Exercise description: Reproduce the text of every record below character for character, leaving the pictures out.

[Opening Dataset section]

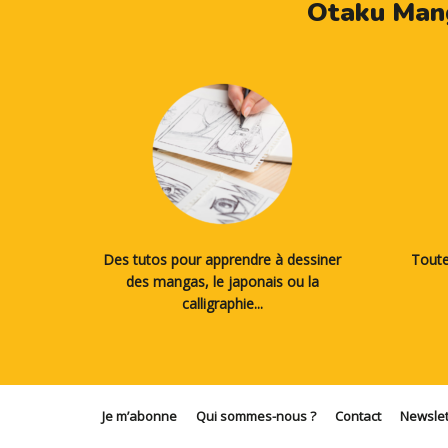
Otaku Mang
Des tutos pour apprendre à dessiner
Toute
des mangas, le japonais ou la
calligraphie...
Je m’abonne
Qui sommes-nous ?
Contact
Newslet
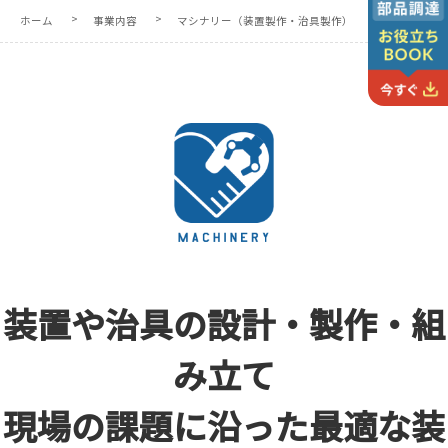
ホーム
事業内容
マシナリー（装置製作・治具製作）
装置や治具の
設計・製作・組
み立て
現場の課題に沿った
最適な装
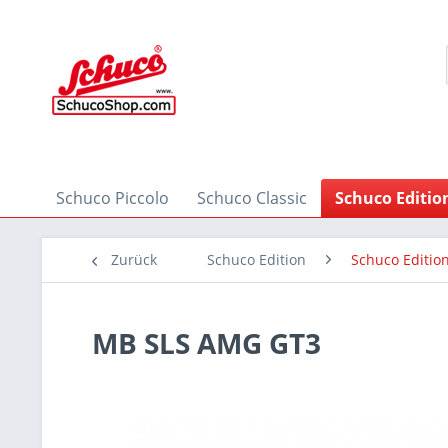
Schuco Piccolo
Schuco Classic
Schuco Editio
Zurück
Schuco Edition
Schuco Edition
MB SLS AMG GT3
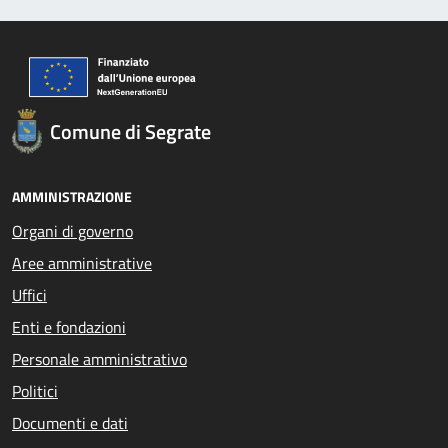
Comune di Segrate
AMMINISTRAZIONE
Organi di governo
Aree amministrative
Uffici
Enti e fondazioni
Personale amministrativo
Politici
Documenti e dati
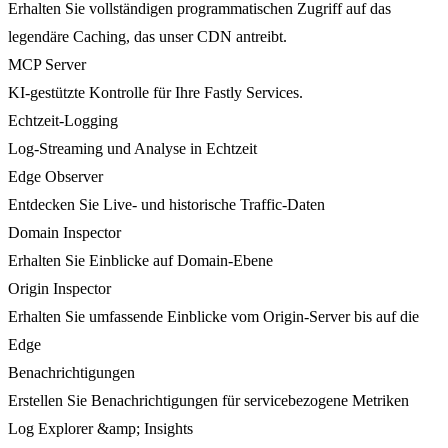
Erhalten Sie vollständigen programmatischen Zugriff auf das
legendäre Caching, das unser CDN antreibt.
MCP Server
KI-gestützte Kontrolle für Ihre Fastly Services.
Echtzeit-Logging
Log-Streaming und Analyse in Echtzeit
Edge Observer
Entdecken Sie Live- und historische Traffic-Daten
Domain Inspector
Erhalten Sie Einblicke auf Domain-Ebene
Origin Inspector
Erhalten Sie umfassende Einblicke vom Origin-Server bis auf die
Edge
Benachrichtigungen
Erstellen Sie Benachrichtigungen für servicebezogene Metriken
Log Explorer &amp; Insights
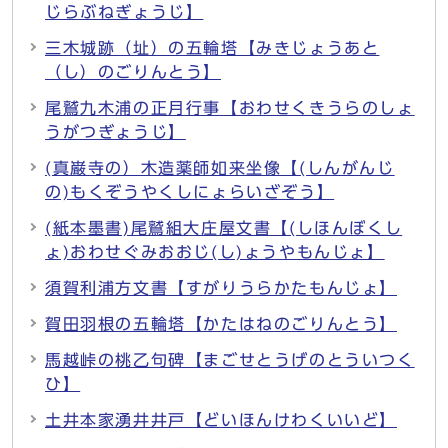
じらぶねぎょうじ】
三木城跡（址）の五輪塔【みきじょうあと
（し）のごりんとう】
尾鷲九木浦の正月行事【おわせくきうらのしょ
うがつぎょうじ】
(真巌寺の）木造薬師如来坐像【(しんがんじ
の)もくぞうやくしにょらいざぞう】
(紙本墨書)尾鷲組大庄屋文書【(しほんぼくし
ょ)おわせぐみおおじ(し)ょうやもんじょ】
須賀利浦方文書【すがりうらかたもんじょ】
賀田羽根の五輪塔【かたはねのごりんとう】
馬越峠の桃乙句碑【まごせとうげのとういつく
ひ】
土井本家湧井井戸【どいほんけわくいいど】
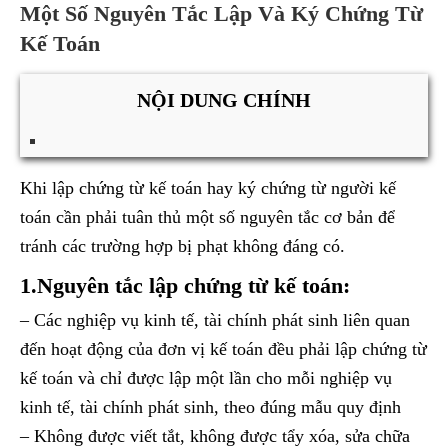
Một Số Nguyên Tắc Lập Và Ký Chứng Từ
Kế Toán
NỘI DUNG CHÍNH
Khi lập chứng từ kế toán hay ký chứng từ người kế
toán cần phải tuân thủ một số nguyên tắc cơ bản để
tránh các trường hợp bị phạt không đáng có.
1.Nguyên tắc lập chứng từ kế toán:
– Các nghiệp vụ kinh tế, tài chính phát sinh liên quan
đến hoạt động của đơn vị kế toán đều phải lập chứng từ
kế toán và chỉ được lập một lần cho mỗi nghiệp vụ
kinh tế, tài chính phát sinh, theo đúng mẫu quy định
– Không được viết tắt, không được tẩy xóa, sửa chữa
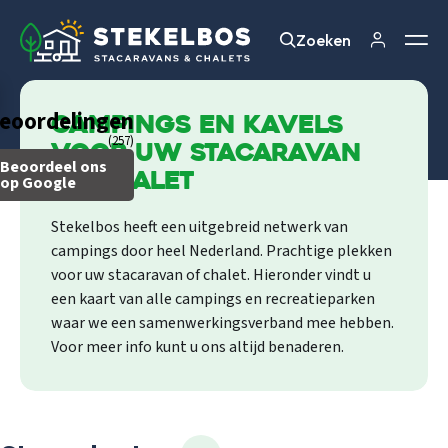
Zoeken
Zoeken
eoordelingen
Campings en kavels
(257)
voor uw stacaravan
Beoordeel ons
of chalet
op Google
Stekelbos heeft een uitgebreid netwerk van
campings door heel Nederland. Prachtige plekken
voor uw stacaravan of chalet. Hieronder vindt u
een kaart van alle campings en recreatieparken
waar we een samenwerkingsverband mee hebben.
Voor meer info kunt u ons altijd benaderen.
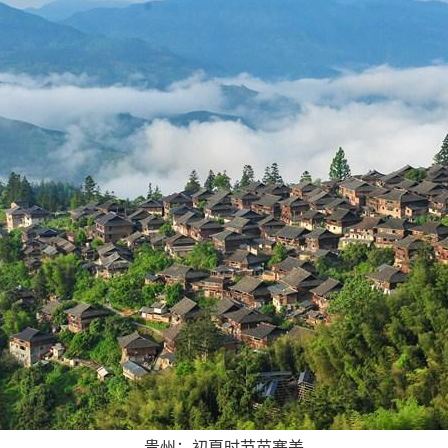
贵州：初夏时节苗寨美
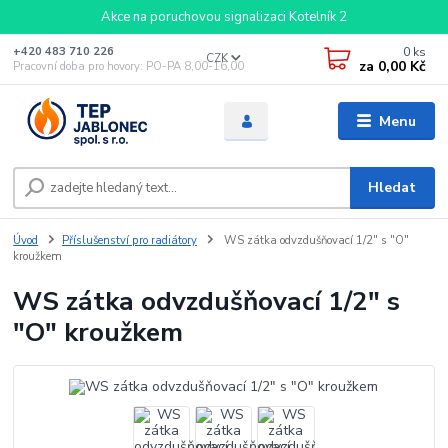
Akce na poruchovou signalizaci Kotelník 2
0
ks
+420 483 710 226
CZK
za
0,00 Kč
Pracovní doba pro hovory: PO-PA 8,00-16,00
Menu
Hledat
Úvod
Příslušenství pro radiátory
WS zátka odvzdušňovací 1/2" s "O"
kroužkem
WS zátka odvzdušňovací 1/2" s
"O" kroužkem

[Closing Dataset section]

Answer area:
Otaku Mang
Des tutos pour apprendre à dessiner
Toute
des mangas, le japonais ou la
calligraphie...
Je m’abonne
Qui sommes-nous ?
Contact
Newslet
ホーム
事業内容
マシナリー（装置製作・治具製作）
装置や治具の
設計・製作・組
み立て
現場の課題に沿った
最適な装
Schuco Piccolo
Schuco Classic
Schuco Editio
Zurück
Schuco Edition
Schuco Edition
MB SLS AMG GT3
Comune di Segrate
AMMINISTRAZIONE
Organi di governo
Aree amministrative
Uffici
Enti e fondazioni
Personale amministrativo
Politici
Documenti e dati
Erhalten Sie vollständigen programmatischen Zugriff auf das
legendäre Caching, das unser CDN antreibt.
MCP Server
KI-gestützte Kontrolle für Ihre Fastly Services.
Echtzeit-Logging
Log-Streaming und Analyse in Echtzeit
Edge Observer
Entdecken Sie Live- und historische Traffic-Daten
Domain Inspector
Erhalten Sie Einblicke auf Domain-Ebene
Origin Inspector
Erhalten Sie umfassende Einblicke vom Origin-Server bis auf die
Edge
Benachrichtigungen
Erstellen Sie Benachrichtigungen für servicebezogene Metriken
Log Explorer &amp; Insights
じらぶねぎょうじ】
三木城跡（址）の五輪塔【みきじょうあと
（し）のごりんとう】
尾鷲九木浦の正月行事【おわせくきうらのしょ
うがつぎょうじ】
(真巌寺の）木造薬師如来坐像【(しんがんじ
の)もくぞうやくしにょらいざぞう】
(紙本墨書)尾鷲組大庄屋文書【(しほんぼくし
ょ)おわせぐみおおじ(し)ょうやもんじょ】
須賀利浦方文書【すがりうらかたもんじょ】
賀田羽根の五輪塔【かたはねのごりんとう】
馬越峠の桃乙句碑【まごせとうげのとういつく
ひ】
土井本家湧井井戸【どいほんけわくいいど】
Một Số Nguyên Tắc Lập Và Ký Chứng Từ
Kế Toán
NỘI DUNG CHÍNH
Khi lập chứng từ kế toán hay ký chứng từ người kế
toán cần phải tuân thủ một số nguyên tắc cơ bản để
tránh các trường hợp bị phạt không đáng có.
1.Nguyên tắc lập chứng từ kế toán:
– Các nghiệp vụ kinh tế, tài chính phát sinh liên quan
đến hoạt động của đơn vị kế toán đều phải lập chứng từ
kế toán và chỉ được lập một lần cho mỗi nghiệp vụ
kinh tế, tài chính phát sinh, theo đúng mẫu quy định
– Không được viết tắt, không được tẩy xóa, sửa chữa
Zoeken
Zoeken
eoordelingen
Campings en kavels
(257)
voor uw stacaravan
Beoordeel ons
of chalet
op Google
Stekelbos heeft een uitgebreid netwerk van
campings door heel Nederland. Prachtige plekken
voor uw stacaravan of chalet. Hieronder vindt u
een kaart van alle campings en recreatieparken
waar we een samenwerkingsverband mee hebben.
Voor meer info kunt u ons altijd benaderen.
贵州：初夏时节苗寨美
Akce na poruchovou signalizaci Kotelník 2
0
ks
+420 483 710 226
CZK
za
0,00 Kč
Pracovní doba pro hovory: PO-PA 8,00-16,00
Menu
Hledat
Úvod
Příslušenství pro radiátory
WS zátka odvzdušňovací 1/2" s "O"
kroužkem
WS zátka odvzdušňovací 1/2" s
"O" kroužkem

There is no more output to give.